I have only written fixed singleton patterns before, without careful study. The step-by-step singleton pattern is best described in books. But is written with CPP, and is their own Java step by step implementation again.
Step1 ADAPTS to a single-threaded Singleton
public class Singleton {
private Singleton() {}
private static Singleton INSTANCE=null;
public static Singleton getInstance(){
if (INSTANCE==null) {
INSTANCE=new Singleton();
}
return INSTANCE;
}}Copy the codeBy making the constructor private, we avoid the class being instantiated externally, so that the only instance of the Singleton within the same virtual machine scope can be accessed only through the getInstance() method. And our methods and member variables are static.
insufficient
This works fine if we use it in a single thread, but what if we use it in multiple threads? If two or more students run an if statement that determines whether an instance is null, then each thread will create an instance if the instance is not created. This is not going to satisfy our singleton requirement.
Step2 under multithreading Singleton
public class Singleton {
private Singleton() {}
private static Singleton INSTANCE=null;
public static synchronized Singleton getInstance(){
if (INSTANCE==null) {
INSTANCE=new Singleton();
}
return INSTANCE;
}}Copy the codeNow, if you’re not careful, you might say these two lines of code aren’t the same. No, we implemented a synchronous lock on the getInstance method. If more than one thread wants to create an instance at this point, since only one thread can acquire a synchronous lock at a time, subsequent threads need to wait while the first thread adds the lock. When the first thread realizes that an instance has not been created, it does so. The first thread releases the synchronization lock, and subsequent threads add the synchronization lock, so the instance is created by the first thread, and the second thread does not create it again.
insufficient
Although we implemented singletons in a multi-threaded environment, you will find that we try to add a lock every time we get an instance via getInstance, but locking is a time-consuming operation that should be avoided as much as possible.

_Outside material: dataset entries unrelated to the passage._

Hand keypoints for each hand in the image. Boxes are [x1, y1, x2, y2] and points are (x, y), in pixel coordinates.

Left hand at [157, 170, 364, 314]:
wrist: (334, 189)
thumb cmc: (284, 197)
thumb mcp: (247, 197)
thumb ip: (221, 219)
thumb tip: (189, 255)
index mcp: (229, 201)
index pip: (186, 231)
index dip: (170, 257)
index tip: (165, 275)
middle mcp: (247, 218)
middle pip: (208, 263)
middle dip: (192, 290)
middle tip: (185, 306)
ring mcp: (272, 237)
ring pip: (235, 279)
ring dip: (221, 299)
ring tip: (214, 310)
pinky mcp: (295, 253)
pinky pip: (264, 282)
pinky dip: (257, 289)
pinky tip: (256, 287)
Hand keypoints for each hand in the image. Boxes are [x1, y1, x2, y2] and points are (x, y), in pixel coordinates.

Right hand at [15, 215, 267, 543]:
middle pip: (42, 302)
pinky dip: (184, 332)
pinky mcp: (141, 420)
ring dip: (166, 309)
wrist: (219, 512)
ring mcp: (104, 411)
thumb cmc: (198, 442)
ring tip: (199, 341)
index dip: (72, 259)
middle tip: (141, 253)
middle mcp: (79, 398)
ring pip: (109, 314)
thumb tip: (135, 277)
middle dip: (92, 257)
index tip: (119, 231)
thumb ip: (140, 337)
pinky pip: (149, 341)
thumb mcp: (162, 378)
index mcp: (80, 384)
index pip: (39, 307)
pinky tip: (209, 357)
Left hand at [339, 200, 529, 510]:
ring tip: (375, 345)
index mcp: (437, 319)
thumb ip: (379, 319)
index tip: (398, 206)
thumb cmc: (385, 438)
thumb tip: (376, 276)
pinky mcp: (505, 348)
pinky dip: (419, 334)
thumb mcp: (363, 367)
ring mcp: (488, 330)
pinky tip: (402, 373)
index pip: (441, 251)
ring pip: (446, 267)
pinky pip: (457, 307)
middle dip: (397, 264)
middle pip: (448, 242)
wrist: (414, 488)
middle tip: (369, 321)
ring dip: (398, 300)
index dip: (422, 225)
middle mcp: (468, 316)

Step3 avoid time consuming caused by locking
We only need to lock our instance when it is not yet created to prevent multiple threads from creating the instance at the same time. We should avoid locking our instance when it is already created.
public class Singleton {
private Singleton() {}
private static Singleton INSTANCE=null;
public static Singleton getInstance(){
if (INSTANCE==null) {
synchronized (Singleton.class){
if (INSTANCE==null) {
INSTANCE=new Singleton();
}
}
}
return INSTANCE;
}}Copy the codeWe do a check before locking so that the lock is only needed if instance does not exist. In this way, our singleton is written perfectly, but the judgment of the if statement tends to increase the error rate of our code. We must not stop there because we are trying to improve ourselves. Let’s think of a better solution.
Solution 1 is recommended
public class Singleton {
private Singleton(a) {}
public static final Singleton getInstance(a){
return MyInstance.INSTANCE;
}
private static class MyInstance{
private static final Singleton INSTANCE=newSingleton(); }}Copy the codeBy the way, there are several ways to solve the problem, which is what we often call the lazy model. The lazy pattern implements the singleton pattern loaded on demand. This singleton is instantiated only when we call the getInstance method.

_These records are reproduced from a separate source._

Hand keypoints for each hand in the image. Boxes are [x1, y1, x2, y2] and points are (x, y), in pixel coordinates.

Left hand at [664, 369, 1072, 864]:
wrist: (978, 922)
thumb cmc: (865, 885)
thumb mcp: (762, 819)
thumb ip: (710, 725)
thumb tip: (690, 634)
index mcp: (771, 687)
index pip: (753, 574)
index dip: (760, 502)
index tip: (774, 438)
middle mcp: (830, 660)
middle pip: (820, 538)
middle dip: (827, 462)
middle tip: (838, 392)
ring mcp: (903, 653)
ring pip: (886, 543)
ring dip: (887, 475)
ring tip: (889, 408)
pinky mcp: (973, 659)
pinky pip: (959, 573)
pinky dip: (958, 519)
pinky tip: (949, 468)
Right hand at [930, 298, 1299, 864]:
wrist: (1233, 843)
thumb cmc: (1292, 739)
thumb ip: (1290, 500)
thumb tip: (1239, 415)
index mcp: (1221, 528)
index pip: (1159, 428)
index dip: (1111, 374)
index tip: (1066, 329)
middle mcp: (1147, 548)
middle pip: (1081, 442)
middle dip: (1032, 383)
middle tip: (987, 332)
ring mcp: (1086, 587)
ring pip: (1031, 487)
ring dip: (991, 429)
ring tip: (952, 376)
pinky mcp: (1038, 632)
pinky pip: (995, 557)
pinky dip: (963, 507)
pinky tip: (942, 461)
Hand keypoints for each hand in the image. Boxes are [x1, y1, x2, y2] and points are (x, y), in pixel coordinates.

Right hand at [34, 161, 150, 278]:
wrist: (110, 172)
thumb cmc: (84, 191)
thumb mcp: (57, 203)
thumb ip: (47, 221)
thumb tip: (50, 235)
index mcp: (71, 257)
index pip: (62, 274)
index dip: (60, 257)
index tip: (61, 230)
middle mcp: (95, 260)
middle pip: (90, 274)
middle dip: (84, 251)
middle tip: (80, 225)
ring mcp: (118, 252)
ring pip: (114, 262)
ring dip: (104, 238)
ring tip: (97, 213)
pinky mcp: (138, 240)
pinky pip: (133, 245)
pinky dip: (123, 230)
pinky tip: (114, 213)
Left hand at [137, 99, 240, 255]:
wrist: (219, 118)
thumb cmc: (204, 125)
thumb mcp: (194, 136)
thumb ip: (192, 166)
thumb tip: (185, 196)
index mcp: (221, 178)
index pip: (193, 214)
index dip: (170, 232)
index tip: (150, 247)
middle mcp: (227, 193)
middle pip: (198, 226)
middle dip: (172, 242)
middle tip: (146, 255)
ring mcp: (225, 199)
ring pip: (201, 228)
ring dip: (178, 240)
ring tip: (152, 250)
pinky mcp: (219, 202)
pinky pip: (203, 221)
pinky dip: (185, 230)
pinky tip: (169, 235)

Solution two is recommended
public class Singleton{
private Singleton(a) {}
private static final Singleton INSTANCE=new Singleton();
public static final Singleton getInstance(a){
returnINSTANCE; }}Copy the codeOnce the class is loaded, the instantiation of the singleton is complete, ensuring that the required instance already exists by the time getInstance is loaded. The hungry mode is inherently thread-safe because it creates a static object for the system to use at the same time the class is created and will not change.